Boredom Ambushes the Unwary – Grapevine Article April 1950 by J.F.

PAGING Solomon with all his wisdom!

What makes some of us take that first drink? We can get as many answers to that perennial question as there are unfortunate slipees.

It has been my experience that boredom sets an emotional trap for all of us. The eager beaver in AA, full of inspirational fire and fervor, very often gets fed-up and suffers a corresponding let-down. The post-honeymoon period is another dangerous time for many of us. And what about those who have anywhere from one to 15 years of uninterrupted sobriety? Boredom, and its by-products of inertia and restlessness, lurks in wait for them, too.

No one–but no one–is completely immune to periodic attacks of this devastating state of mind. It generally waits until we have lulled ourselves into a feeling of security. And then it strikes!

Boredom is an insidious, creeping mental paralysis that can depress all mankind, wet or dry.

It’s a constant and definite menace to every AA and it can only be handled intelligently and effectively at the beginning of each attack. Learn how to detect the signs in yourself–and do something about it right away! Don’t wait until you’re in the middle of it.
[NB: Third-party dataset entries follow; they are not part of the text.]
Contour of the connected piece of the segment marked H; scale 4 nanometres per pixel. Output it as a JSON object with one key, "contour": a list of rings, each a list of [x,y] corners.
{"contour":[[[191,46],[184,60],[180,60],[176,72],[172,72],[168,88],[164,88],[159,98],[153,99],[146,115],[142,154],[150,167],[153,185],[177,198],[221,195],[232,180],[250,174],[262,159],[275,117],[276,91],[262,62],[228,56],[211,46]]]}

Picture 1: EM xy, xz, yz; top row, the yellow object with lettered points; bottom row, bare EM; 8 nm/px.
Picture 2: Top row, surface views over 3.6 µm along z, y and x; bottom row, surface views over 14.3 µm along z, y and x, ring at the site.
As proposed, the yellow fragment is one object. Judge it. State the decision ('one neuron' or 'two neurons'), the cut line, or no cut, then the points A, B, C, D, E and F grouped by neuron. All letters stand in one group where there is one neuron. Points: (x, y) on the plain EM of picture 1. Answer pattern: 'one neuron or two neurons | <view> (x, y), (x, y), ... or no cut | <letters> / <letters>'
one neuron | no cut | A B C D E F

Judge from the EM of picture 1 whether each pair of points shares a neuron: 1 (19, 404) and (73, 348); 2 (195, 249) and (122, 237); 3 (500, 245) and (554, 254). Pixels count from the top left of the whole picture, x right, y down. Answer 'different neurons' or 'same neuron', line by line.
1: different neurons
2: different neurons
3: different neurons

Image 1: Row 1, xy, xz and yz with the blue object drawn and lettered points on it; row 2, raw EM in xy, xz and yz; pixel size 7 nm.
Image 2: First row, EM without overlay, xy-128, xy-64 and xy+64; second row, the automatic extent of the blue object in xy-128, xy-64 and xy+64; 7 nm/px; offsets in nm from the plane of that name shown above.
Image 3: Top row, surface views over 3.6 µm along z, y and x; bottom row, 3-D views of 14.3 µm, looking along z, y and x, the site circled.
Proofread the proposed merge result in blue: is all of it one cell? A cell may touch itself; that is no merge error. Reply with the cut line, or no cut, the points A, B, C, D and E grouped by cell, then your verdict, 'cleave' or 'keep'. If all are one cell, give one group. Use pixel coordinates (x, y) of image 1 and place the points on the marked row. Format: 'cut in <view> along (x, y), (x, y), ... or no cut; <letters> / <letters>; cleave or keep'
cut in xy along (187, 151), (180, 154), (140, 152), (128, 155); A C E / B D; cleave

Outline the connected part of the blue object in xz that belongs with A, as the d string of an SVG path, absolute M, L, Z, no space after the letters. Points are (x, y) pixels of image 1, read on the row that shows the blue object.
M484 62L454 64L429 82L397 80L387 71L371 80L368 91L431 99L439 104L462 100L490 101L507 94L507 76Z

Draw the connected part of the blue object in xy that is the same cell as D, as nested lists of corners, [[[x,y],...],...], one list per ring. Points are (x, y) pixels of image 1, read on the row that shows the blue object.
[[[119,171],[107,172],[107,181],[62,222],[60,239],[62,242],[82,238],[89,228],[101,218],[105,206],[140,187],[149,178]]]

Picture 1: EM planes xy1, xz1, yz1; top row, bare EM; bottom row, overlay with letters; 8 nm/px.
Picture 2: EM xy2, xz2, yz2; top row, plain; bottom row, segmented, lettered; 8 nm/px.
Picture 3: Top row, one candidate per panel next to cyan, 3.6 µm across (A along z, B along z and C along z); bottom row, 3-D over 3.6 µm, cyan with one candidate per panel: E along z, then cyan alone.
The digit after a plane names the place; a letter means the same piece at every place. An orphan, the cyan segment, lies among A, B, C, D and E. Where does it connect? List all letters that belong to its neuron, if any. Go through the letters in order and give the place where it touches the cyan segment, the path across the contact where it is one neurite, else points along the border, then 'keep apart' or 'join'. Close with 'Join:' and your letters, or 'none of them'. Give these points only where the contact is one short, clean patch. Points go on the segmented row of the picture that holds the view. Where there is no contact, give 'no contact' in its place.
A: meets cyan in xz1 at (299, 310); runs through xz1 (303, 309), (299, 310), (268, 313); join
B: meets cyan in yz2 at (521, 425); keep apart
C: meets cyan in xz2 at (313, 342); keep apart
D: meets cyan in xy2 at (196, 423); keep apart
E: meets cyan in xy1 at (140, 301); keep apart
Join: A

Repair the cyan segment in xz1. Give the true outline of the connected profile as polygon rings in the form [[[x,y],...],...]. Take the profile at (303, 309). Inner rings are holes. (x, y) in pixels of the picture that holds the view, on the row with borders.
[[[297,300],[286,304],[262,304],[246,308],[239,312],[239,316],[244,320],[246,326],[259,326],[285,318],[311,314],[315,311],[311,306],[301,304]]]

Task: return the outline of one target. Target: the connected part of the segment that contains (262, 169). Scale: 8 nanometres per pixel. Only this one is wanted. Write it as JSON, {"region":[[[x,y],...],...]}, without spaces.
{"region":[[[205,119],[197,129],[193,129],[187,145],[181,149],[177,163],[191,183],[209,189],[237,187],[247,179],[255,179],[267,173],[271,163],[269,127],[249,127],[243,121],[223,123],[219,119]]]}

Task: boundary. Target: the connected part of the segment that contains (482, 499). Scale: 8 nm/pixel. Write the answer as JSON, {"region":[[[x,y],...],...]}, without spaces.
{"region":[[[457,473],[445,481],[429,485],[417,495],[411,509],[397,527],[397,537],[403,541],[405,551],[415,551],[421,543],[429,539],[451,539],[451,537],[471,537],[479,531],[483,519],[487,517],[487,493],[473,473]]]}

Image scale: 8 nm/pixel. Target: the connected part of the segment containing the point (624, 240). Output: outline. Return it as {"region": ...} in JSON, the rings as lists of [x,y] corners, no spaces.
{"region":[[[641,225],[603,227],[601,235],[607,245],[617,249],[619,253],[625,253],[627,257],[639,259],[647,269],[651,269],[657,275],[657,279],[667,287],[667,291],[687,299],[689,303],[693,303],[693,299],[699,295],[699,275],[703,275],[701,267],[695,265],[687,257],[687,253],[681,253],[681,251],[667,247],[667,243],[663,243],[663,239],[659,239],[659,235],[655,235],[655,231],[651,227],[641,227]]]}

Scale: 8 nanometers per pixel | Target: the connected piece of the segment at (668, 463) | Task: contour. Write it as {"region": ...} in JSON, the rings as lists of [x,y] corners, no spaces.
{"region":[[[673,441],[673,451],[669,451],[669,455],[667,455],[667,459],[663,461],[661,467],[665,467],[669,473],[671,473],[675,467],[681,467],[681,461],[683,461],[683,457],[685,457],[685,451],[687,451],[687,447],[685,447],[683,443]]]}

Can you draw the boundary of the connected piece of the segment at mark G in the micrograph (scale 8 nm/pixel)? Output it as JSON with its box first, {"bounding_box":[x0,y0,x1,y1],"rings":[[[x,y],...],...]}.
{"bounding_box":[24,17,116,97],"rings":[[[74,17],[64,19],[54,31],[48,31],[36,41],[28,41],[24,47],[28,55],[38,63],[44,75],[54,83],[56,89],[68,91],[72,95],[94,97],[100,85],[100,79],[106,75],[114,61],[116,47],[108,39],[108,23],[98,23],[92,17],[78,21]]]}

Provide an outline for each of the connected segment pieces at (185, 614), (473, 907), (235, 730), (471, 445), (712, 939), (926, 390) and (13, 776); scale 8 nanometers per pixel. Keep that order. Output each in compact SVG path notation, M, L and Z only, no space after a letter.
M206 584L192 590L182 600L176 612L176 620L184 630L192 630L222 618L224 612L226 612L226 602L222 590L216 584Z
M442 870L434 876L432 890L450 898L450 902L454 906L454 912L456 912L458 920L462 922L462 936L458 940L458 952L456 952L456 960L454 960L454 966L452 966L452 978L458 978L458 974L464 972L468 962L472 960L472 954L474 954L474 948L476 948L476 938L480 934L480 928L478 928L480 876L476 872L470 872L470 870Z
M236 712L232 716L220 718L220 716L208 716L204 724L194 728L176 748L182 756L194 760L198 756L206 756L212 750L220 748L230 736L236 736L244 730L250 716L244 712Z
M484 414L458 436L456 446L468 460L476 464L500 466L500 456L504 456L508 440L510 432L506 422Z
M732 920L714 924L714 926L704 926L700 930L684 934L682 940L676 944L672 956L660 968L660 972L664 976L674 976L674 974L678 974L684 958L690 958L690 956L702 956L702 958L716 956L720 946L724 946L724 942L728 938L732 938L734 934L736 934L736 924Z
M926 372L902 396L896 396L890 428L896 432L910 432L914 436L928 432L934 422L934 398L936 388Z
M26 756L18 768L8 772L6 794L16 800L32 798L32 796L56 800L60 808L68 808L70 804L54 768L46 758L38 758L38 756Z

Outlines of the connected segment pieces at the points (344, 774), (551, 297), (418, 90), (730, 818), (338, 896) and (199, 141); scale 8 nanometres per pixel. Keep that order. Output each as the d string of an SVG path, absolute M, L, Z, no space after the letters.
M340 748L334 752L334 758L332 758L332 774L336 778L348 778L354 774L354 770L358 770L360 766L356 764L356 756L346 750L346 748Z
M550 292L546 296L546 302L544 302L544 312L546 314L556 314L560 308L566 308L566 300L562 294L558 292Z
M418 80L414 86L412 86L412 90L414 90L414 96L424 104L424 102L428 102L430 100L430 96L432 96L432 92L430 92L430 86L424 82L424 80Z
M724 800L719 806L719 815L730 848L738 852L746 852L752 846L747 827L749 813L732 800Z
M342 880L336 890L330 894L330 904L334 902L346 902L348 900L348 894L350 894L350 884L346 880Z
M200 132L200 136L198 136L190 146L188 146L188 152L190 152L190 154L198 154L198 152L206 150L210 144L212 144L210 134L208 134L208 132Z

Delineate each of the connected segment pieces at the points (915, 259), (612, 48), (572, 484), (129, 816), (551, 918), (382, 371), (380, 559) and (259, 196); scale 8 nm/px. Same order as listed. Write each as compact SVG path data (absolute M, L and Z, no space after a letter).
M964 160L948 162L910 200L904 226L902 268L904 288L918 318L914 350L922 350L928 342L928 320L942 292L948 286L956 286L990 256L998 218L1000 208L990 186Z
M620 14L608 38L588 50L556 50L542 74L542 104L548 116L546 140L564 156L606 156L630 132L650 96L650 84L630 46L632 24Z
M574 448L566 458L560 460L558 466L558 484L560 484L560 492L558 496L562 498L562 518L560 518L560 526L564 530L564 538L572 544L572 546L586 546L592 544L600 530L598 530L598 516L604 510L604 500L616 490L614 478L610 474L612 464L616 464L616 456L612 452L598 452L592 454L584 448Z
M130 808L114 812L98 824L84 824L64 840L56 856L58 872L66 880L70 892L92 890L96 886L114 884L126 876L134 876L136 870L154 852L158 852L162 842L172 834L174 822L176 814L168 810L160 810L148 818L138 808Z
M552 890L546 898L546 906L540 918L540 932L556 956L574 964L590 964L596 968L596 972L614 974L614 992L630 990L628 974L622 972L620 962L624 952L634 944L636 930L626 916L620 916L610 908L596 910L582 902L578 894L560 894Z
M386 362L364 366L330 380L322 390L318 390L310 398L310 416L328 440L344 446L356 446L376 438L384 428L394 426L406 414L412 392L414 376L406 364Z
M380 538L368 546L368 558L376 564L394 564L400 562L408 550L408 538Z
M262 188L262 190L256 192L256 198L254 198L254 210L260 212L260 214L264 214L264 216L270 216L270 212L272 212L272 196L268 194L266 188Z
An ounce of prevention is always worth a pound of cure to the alcoholic.

Personally, it is absolutely necessary for me to be on guard against it in all its many and diverse forms.

I try to remember that even though I’m a dry alcoholic, and without a slip, I am a human being first. And as such, I’m subject to all the emotionally destructive things that arise to plague men and women, whether they drink or not.

Simply being sober doesn’t give me protection against boredom and its inseparable companion, mental depression. My protection can only come from knowing myself and my temperament, and what might be harmful to me and my sobriety. And doing something about it before it’s too late.

This was my pattern of boredom at one time.

First, I’d become fed-up with my family and friends. Next, with my job. Finally, AA and the people in it would start to rub me the wrong way and life in general attained a bilious hue.

The people I usually liked to be with suddenly became unbearably stupid. I wondered how my family could be so silly and selfish and my business associates act like jackasses. AA meetings were all monotonously alike, gathering places for self-important people, particularly the speakers. Life was dull–life was meaningless–and sobriety an onerous and depressing way of finding happiness.

When boredom really laid its constricting hands on me, everything was an effort. Trifles became mountainous obstacles. I didn’t speak to people; I grunted or snarled. My nose was out of joint about everything. Nothing pleased me and everything displeased me. Loneliness and despair were my existence.

I have a fairly steady hand now–but there were times in the past when I couldn’t lift a cup or fork. My clothing is pressed and clean–but it wasn’t that way before. My days and nights are free of dread–but when I drank, they were filled with despair and, sometimes, hallucinations.

I’m not kidding myself. This hand of mine will shake again. My clothing will be filthy once more. And many other things which happened to me in the past will torture me again–if I’m fool enough to become bored.

History tells us that Solomon was a smart apple. But even he, with all his wisdom, wouldn’t be able to prevent a frequently or chronically bored alcoholic from being a sucker for that first drink.